そもそも自然界には、カリウムのように放射性同位体を持っている原子がたくさんあり、その放射線はぼくたちの身の回りをふつうに飛び交っています。
ぼくたちの体内にもカリウムが含まれていて、その一部は放射性同位体ですから、放射線はぼくたちの体からも出ています。
建物の壁を作っているコンクリートからも、放射線は出ています。
例えば、毎日ぼくらが吸ったり吐いたりしている空気の中には二酸化炭素が混じっていますが、炭素にも放射性同位体があり、やはりβ崩壊し、放射線を出しています。
食品にガンマ線照射をするのは、ある種の食品では日常的に行われていることですが、ぼくたちはそれらの食品を口にするとき、放射能のことを気にしませんよね。
放射能に関しては、闇雲に怖がって風評被害を起こす人(おもに一般の人やマスコミの人)もいれば、危険性を低く見積もって大きな被害を出す人(おもにお役人や関係会社の人)もいます。
さて、画像はありませんが、ぼくは『いきいき物理マンガで冒険』の裏話を数分間だけ、紹介しました。1月に『冒険』『実験』のことを研究会で報告するので、その前哨戦というわけです。そのときは1時間半講義、30分質疑応答ということなので、少し資料を作らなくちゃなと思っています。

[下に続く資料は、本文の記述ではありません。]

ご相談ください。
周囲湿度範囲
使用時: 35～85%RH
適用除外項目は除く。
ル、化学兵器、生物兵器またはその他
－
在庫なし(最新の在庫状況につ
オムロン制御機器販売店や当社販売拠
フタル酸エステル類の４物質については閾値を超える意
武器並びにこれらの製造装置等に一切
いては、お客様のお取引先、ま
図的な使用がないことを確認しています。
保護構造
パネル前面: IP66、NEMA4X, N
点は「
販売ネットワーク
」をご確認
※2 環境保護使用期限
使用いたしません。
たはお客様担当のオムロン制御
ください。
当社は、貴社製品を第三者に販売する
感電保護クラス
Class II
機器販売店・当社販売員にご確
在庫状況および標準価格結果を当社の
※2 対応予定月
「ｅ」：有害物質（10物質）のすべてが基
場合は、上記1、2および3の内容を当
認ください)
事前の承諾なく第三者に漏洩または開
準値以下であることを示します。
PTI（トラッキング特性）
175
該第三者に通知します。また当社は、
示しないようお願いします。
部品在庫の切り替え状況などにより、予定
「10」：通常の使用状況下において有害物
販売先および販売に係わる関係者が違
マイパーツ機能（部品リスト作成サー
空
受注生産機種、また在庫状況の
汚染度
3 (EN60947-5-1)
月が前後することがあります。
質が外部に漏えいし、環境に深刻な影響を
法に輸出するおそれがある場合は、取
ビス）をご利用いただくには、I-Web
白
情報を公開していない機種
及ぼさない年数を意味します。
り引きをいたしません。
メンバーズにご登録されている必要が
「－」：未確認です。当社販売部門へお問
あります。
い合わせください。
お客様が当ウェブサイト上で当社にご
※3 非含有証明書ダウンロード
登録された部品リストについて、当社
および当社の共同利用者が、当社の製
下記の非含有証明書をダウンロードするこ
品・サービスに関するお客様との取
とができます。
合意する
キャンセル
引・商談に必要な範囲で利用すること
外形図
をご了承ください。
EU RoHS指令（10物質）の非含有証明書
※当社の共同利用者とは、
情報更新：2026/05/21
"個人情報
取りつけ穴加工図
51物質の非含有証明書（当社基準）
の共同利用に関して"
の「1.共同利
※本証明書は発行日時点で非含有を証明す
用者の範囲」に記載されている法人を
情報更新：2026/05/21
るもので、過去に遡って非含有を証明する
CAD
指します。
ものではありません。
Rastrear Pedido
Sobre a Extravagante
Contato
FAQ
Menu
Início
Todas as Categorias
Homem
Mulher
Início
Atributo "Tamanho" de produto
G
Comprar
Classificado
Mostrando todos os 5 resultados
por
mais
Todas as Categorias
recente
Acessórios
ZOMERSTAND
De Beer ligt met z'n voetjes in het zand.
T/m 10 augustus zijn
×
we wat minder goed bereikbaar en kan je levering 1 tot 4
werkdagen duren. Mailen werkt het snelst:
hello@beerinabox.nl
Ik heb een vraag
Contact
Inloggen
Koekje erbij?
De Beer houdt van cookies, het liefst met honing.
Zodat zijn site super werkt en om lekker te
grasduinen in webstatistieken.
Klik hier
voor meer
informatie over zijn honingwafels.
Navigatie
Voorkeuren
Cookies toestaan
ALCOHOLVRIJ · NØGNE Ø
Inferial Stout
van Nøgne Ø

参加者の中で、小学生のお子さんもいたのですが、見本の『冒険』を読みふけってくれて、最後に購入していただきました。『実験』より『冒険』の方が面白く感じていただいたようで、嬉しかったですね。
そうそう、ひとつ書き忘れ。
次回から、しばらくの間、会場校が明和高校から向陽高校に変更になります。
会場責任者は井階さんから成相さんにバトンタッチ。
まだ次の日程は決まっていませんが、たぶん2月の半ば頃になると思います。
決定次第、このブログでも紹介しますね。